11. Aux termes de l'article L. 511-4 du code de l'entrée et du séjour des étrangers et du droit d'asile alors en vigueur : " Ne peuvent faire l'objet d'une obligation de quitter le territoire français : (...) / 10° L'étranger résidant habituellement en France dont l'état de santé nécessite une prise en charge médicale dont le défaut pourrait avoir pour lui des conséquences d'une exceptionnelle gravité et si, eu égard à l'offre de soins et aux caractéristiques du système de santé du pays de renvoi, il ne pourrait pas bénéficier effectivement d'un traitement approprié (...) ".
12. En second lieu, pour les motifs exposés au point 9, le moyen tiré de la méconnaissance des dispositions du 10° de l'article L. 511-4 du code de l'entrée et du séjour des étrangers et du droit d'asile doit être écarté.
En ce qui concerne la légalité de la décision fixant le pays de destination :
13. Aux termes de l'article 3 de la convention européenne de sauvegarde des droits de l'homme et des libertés fondamentales : " Nul ne peut être soumis à la torture ni à des peines ou traitements inhumains ou dégradants. ".
14. Si M. C... fait valoir que son renvoi au Sénégal l'exposerait à un risque de traitements inhumains et dégradants compte tenu de son état de santé, ainsi qu'il a été dit au point 9 du présent arrêt, l'intéressé n'établit pas que le traitement dont il relève ne serait pas disponible dans son pays d'origine.

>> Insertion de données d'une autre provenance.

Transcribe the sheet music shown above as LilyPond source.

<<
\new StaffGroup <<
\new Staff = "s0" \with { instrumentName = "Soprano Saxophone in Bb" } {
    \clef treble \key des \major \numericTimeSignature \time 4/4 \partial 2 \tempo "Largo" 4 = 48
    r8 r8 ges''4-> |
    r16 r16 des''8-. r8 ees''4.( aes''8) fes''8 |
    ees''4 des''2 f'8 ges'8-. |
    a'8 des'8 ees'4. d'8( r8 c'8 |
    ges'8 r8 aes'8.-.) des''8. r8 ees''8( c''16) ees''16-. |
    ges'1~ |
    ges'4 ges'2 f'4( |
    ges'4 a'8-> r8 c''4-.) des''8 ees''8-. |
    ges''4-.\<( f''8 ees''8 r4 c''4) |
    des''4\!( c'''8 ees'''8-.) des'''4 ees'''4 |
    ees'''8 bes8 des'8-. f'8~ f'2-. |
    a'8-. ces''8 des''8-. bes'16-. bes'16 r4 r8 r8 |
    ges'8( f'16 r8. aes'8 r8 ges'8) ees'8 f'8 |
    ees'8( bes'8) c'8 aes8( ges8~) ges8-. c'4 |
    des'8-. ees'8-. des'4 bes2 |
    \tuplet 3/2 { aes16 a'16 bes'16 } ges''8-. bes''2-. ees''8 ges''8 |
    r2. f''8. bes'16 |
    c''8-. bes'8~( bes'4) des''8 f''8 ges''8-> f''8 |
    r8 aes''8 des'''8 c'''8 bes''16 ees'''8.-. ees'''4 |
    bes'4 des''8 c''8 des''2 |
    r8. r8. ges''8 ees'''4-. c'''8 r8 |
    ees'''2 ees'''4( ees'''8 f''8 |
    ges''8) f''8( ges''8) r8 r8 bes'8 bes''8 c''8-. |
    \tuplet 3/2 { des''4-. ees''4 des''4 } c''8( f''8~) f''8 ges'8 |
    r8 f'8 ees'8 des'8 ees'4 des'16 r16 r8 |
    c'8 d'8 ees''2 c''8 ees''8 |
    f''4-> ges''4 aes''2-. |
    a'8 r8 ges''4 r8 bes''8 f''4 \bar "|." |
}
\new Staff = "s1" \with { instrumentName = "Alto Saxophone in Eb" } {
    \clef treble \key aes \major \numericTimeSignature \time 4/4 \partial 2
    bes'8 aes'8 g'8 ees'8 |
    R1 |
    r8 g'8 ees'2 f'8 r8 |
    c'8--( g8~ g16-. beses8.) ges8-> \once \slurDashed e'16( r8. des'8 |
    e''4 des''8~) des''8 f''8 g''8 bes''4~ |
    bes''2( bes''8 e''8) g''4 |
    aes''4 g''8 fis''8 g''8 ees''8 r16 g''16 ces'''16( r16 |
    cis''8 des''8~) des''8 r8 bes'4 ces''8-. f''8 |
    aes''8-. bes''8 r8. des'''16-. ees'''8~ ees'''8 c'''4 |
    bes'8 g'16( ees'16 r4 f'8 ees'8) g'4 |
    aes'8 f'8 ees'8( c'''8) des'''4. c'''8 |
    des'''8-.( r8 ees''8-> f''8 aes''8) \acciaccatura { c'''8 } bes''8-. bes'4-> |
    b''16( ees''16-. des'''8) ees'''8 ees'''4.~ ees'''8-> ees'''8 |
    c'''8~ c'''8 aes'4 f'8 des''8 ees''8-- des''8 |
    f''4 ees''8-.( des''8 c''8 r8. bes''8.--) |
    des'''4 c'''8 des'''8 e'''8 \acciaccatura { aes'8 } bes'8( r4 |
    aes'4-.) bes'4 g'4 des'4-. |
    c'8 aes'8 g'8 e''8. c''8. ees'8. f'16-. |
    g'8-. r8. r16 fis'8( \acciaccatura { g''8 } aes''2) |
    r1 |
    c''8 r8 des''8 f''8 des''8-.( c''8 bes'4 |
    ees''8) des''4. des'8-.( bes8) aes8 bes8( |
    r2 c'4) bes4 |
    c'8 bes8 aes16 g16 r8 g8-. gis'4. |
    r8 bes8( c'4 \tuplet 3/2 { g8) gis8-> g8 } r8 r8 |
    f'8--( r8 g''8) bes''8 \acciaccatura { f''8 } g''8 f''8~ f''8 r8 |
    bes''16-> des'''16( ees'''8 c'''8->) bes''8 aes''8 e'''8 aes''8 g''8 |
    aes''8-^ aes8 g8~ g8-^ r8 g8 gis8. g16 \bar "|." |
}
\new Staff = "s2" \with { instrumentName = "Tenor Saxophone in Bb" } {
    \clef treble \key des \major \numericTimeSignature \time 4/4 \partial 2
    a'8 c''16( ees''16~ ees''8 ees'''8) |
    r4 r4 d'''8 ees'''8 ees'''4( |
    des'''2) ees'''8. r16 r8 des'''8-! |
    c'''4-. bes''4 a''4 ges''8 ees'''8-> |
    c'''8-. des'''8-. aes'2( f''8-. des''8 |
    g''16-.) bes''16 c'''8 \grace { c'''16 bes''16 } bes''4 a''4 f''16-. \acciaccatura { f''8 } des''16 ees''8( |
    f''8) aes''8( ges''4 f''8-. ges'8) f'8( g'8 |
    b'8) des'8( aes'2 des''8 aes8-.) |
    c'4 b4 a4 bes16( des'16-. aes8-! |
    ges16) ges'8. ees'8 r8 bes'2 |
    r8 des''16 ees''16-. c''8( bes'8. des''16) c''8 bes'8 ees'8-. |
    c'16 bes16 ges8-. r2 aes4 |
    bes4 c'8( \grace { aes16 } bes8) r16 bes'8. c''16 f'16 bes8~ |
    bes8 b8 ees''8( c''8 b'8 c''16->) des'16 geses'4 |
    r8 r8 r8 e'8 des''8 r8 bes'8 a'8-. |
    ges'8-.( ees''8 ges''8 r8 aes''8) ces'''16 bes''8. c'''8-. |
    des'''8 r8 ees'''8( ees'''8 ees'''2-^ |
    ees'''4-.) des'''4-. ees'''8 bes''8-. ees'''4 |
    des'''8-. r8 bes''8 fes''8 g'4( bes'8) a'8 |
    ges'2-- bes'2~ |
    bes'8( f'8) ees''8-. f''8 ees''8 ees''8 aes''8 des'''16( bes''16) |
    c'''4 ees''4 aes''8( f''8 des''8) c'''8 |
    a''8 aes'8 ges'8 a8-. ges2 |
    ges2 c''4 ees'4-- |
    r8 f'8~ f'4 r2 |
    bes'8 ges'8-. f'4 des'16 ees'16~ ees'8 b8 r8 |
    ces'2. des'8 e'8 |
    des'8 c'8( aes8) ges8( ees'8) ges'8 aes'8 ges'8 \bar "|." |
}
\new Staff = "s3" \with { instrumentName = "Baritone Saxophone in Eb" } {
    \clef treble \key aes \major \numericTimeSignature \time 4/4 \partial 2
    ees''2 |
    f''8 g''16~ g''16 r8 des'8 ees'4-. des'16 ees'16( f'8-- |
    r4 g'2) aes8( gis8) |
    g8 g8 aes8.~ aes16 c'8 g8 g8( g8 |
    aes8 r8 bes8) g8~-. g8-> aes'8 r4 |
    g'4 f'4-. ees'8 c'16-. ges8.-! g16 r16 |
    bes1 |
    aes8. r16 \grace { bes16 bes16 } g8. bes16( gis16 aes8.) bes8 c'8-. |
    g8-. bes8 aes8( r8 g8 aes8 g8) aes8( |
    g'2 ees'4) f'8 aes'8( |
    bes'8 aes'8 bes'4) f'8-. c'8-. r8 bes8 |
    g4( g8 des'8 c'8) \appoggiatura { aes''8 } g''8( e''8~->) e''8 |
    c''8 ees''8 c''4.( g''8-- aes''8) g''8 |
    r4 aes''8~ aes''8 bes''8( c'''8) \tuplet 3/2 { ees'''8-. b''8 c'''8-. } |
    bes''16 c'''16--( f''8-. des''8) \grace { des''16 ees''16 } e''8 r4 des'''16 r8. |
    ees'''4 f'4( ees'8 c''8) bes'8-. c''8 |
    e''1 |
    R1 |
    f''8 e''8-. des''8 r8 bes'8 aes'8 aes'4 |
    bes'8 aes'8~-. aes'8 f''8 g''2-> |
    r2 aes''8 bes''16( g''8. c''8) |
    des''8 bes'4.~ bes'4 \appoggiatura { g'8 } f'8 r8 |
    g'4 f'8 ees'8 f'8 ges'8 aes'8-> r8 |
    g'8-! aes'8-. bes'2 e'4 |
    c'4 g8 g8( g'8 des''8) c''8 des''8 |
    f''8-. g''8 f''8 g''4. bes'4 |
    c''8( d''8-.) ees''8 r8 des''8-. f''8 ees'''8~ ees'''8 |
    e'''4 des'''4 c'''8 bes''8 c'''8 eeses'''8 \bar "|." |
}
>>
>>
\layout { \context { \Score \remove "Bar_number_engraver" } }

15. Il résulte de tout ce qui précède que la demande formulée par M. C... devant le tribunal administratif de Paris tendant à l'annulation de l'arrêté du 4 février 2020 du préfet de police doit être rejetée. Par voie de conséquence, ses conclusions à fin d'injonction tout comme celles présentées sur le fondement des articles 37 de la loi du 10 juillet 1991 et L. 761-1 du code de justice administrative doivent également être rejetées.
D E C I D E:
Article 1er : Le jugement n° 2004158/2-3 du 12 novembre 2020 du tribunal administratif de Paris est annulé.
Article 2 : La demande présentée par M. C... devant le tribunal administratif de Paris et le surplus des conclusions de sa requête devant la cour sont rejetés.
Article 3 : Le présent arrêt sera notifié à M. A... C... et au ministre de l'intérieur.
Copie en sera adressée au préfet de police.
Délibéré après l'audience du 25 janvier 2022 à laquelle siégeaient :
- M. Ivan Luben, président de chambre,
- Marianne Julliard, présidente assesseure,
- Mme Marie-Dominique Jayer, première conseillère.
Rendu public par mise à disposition au greffe le 15 février 2022.
La rapporteure,
M-D B...Le président,
I. LUBEN
Le greffier,
E. MOULIN
La République mande et ordonne au ministre de l'intérieur, en ce qui le concerne, et à tous huissiers de justice à ce requis, en ce qui concerne les voies de droit commun contre les parties privées, de pourvoir à l'exécution de la présente décision.